Last Friday, a Riot Games UX designer tweeted video of an all too common occurrence: gendered harassment in the built-in voice chat of an online game. While such harassment is always deplorable, this instance was particularly remarkable in that the designer, who goes by the name Greenily and is a woman, was the victim of said harassment, and what’s more, the exchange took place inside of Valorant, Riot’s brand-new competitive shooter.

“I want to live in a world where this guy doesn’t go and ruin other peoples’ games,” Greenily said in a subsequent tweet. “Where people feel safe to speak up. But reality is that in general voice comms land, for a ton of females, their safety mechanism is identifying ppl like this early and remaining silent or muting.”

According to her Twitter profile, Greenily works on League of Legends, Riot’s multi-billion dollar claim to fame, and Teamfight Tactics, its Auto Chess-esque spin-off. Regardless, it’s pretty unusual for an employee of a developer — even one from a different team — to point out the ongoing harassment issues in one of the company’s titles. Things became even more improbable when Valorant executive producer Anna Donlon responded to Greenily’s thread in solidarity, echoing her experience and vowing to help improve the situation.

“Gross, this is creepy as hell. This is why I can’t solo,” Donlon said. “I’m so sorry. We’re absolutely looking into long-term solutions for making it safe to play VALORANT – even solo queue!”

To have a game’s executive producer publicly admit that she cannot play her own game for fear of being harassed is, to put it mildly, buck fuckin’ wild y’all. It’s a level of transparency for which I can conjure no modern precedent in games; a candidness that speaks as loudly to her intent as Valorant‘s record-breaking Twitch ratings do to the game’s highly successful beta launch. It’s enough to make you think that, dang y’all, she might actually mean it.

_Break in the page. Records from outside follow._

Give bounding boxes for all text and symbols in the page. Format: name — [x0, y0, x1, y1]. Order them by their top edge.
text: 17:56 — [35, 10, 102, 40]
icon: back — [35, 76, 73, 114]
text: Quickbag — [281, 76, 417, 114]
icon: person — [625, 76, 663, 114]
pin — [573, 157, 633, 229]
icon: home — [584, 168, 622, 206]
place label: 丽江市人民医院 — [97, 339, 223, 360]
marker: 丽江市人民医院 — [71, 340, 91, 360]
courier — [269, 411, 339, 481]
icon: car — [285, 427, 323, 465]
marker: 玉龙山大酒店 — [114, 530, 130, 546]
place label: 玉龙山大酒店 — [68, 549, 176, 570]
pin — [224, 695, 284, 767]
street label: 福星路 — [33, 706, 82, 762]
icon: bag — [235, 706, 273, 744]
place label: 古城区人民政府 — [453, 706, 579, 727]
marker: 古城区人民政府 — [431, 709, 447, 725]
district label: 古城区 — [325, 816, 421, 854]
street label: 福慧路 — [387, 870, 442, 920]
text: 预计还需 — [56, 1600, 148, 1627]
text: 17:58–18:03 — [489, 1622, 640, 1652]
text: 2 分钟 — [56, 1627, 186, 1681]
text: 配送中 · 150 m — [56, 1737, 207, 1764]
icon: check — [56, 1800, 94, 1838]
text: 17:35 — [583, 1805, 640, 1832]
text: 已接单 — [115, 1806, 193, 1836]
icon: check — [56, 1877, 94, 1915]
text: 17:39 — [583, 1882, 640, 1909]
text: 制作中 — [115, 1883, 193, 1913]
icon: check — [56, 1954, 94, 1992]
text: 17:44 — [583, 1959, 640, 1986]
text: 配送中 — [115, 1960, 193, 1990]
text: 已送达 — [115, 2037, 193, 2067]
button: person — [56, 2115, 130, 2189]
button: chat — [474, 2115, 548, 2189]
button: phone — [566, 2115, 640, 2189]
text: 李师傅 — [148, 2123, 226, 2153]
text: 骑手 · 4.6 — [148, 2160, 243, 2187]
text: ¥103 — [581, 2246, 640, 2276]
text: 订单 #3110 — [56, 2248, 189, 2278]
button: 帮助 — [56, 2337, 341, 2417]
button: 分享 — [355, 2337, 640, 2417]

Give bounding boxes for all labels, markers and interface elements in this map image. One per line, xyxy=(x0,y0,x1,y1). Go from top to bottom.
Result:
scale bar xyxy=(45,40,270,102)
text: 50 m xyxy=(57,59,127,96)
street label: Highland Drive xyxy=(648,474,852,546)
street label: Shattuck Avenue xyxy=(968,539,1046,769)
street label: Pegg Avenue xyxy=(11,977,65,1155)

Riot, of course, is no stranger to toxicity in its games. League of Legends is widely considered to have one of the most virulently abusive communities in all of online gaming, tying for second place in a 2019 Anti-Defamation League study that gauged the prevalence of harassment in 15 different online games. Of those surveyed, 75 percent of League of Legends players said they experienced some form of harassment while playing, ranking behind DOTA 2 and tying with Counter-Strike: Global Offensive, Overwatch, and PlayerUnknown’s Battlegrounds.

You might have noticed that, of the five games to top the Anti-Defamation League’s study, three are competitive online shooters. And from the jump, Riot has positioned Valorant as the competitive shooter player’s competitive shooter, touting its enormous investment in a global server infrastructure, as well as its goal of leading the industry in ping times and eliminating latency-exploiting tactics like corner peeking. Riot must have been aware of who it was courting and what FPS communities are like, so one would hope that it has a long-term strategy for eliminating the kind of harassment seen in Greenily’s tweet. As of right now, however, no specific plans have been laid out.